Skip to content

Prompt-Driven Lightweight Foundation Model for Instance Segmentation-Based Fault Detection in Freight Trains

Conference: CVPR 2025
arXiv: 2603.12624
Code: GitHub
Area: Segmentation / Industrial Inspection
Keywords: SAM adaptation, automatic prompt generation, freight train fault detection, instance segmentation, TinyViT, lightweight

TL;DR

SAM FTI-FDet proposes an automatic-prompt instance segmentation framework based on a lightweight SAM. By utilizing a Transformer decoder-style prompt generator to automatically generate task-specific prompts, an adaptive feature dispatcher to fuse multi-scale features, and a TinyViT backbone to reduce computational overhead, it achieves 74.6 \(AP^{box}\) / 74.2 \(AP^{mask}\) on a freight train fault detection dataset.

Background & Motivation

Background: Fault detection in freight trains (e.g., brake shoes, bearing seats, caliper bolts) is crucial for traffic safety.

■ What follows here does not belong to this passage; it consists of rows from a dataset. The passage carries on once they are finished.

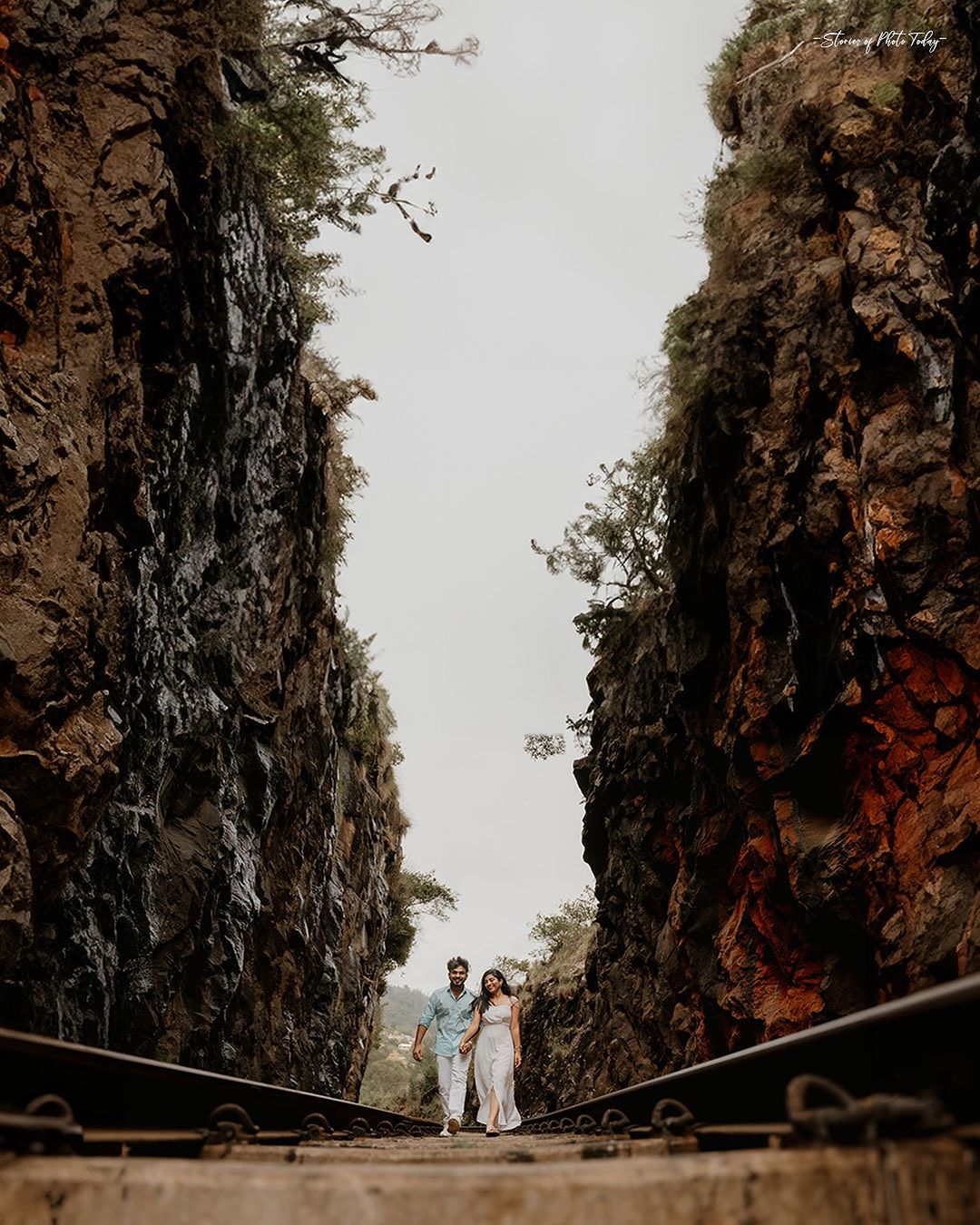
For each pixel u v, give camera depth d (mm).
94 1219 1581
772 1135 2094
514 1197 1588
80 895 10945
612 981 24516
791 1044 2951
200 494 16203
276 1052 21891
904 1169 1530
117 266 11797
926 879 11609
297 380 22094
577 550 23938
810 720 14133
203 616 17297
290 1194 1600
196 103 14188
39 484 9984
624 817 23531
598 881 26719
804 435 15445
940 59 15375
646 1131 3941
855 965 13930
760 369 16453
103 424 11219
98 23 12867
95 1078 3502
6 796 8805
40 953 9969
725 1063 3699
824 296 15961
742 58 21938
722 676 17453
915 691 12375
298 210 18609
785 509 14906
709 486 17234
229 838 16875
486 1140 6570
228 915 17094
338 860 30094
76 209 11805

Although deep learning methods have been widely deployed, they face challenges such as poor generalization and performance degradation when shifting across stations.

Limitations of Prior Work: (1) CNN/Transformer methods experience a severe drop in performance when applied to new stations after training on a one specific station, making domain adaptation difficult. (2) Although SAM possesses strong generalization ability, it relies on manual prompts (clicks/boxes), which is unsuitable for fully automatic detection. (3) Object detection only provides bounding boxes, failing to quantitatively evaluate tasks that require pixel-level analysis, such as the degree of brake shoe wear.

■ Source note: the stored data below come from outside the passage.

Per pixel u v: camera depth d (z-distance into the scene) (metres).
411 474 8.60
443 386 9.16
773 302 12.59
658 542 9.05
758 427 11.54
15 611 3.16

Key Challenge: How to transfer SAM's general segmentation knowledge to the specific domain of freight trains without relying on manual prompts, while maintaining real-time performance?

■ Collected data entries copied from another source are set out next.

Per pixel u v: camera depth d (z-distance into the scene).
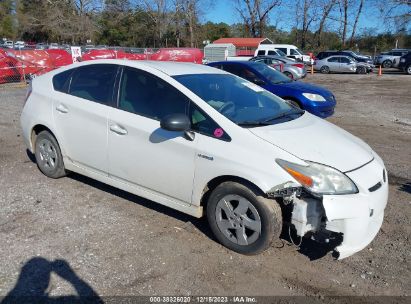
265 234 3.32
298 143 3.40
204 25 61.88
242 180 3.38
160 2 55.06
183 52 22.28
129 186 4.20
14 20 61.44
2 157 6.09
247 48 48.34
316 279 3.21
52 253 3.45
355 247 3.18
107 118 4.18
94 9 55.41
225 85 4.20
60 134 4.73
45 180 5.09
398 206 4.56
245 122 3.58
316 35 59.66
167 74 3.98
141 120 3.93
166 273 3.23
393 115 10.94
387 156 6.63
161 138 3.75
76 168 4.73
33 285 3.03
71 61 18.73
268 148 3.28
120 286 3.05
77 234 3.77
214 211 3.59
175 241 3.70
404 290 3.10
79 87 4.59
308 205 3.16
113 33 59.38
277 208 3.30
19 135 7.51
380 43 57.28
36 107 5.00
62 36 53.22
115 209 4.31
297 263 3.41
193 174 3.60
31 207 4.31
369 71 29.97
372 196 3.21
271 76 9.51
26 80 17.48
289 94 8.88
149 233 3.82
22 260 3.33
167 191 3.85
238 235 3.48
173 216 4.18
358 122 9.80
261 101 4.23
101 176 4.45
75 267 3.26
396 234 3.93
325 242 3.40
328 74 29.28
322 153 3.35
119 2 59.78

Key Insight: Designing an automatic prompt generator to replace manual prompts, combined with a lightweight TinyViT-SAM backbone to reduce deployment costs, adapts the foundation model to industrial scenarios.

Method

Overall Architecture

Freight train image → TinyViT-SAM encoder extracts multi-layer features → Adaptive feature dispatcher (aggregator + splitter) fuses multi-scale features → Prompt generator generates query-based prompts → Prompts are integrated into the SAM mask decoder → Outputs instance segmentation masks and bounding boxes.

Key Designs

  1. Prompt Generator:

    • Function: Automatically generate class-related semantic prompts to replace manual point/box inputs.
    • Mechanism: Initialize \(N_q\) learnable query vectors \(Q_0\), which are refined layer-by-layer through \(L\) Transformer decoder layers. Each layer consists of multi-head self-attention (modeling semantic dependency among queries) and multi-head cross-attention (interaction between queries and image features). The final queries are input into the mask decoder as prompts.
    • Difference from RSPrompter: RSPrompter uses anchor-based or query-based setups with complex hand-crafted transformations, whereas the proposed method employs a more straightforward dual-path Transformer prompt generation, leading to faster convergence.
    • Design Motivation: Query prompts can dynamically adapt to different component types and scenario conditions, overcoming the reliance of traditional prompts on predefined target regions.
  2. Adaptive Feature Dispatcher:

    • Function: Fuse multi-layer features from the TinyViT backbone and distribute them to different scales.
    • Mechanism: Composed of two parts—(1) Feature Aggregator: Features from each layer are first dimensionally reduced to 32 channels using 1×1 conv + BN + ReLU + 3×3 conv, and then aggregated recursively via residual aggregation: \(m_i = m_{i-1} + Conv2D(m_{i-1}) + \tilde{F}_i\). After aggregation, a FusionConv (1×1 + two 3×3 convs) is applied to obtain a unified feature \(F_{agg}\). (2) Feature Splitter: Decomposes \(F_{agg}\) into multi-resolution branches.
    • Design Motivation: TinyViT has only 4 layers. Utilizing all-layer feature extraction maximizes the utilization of representation capabilities.
  3. Mask Decoder:

    • Function: Map prompt tokens to pixel-level segmentation masks.
    • Mechanism: Structurally similar to the prompt generator (stacked Transformer blocks) but serving a different function—it takes the prompt embedding \(E_{dense}^i\) and the image feature \(F_{img}^i\) to compute cross-attention, which is refined layer-by-layer to generate the mask. During inference, only the prediction of the final layer is retained, and morphological post-processing is applied to obtain the objective masks and bounding boxes.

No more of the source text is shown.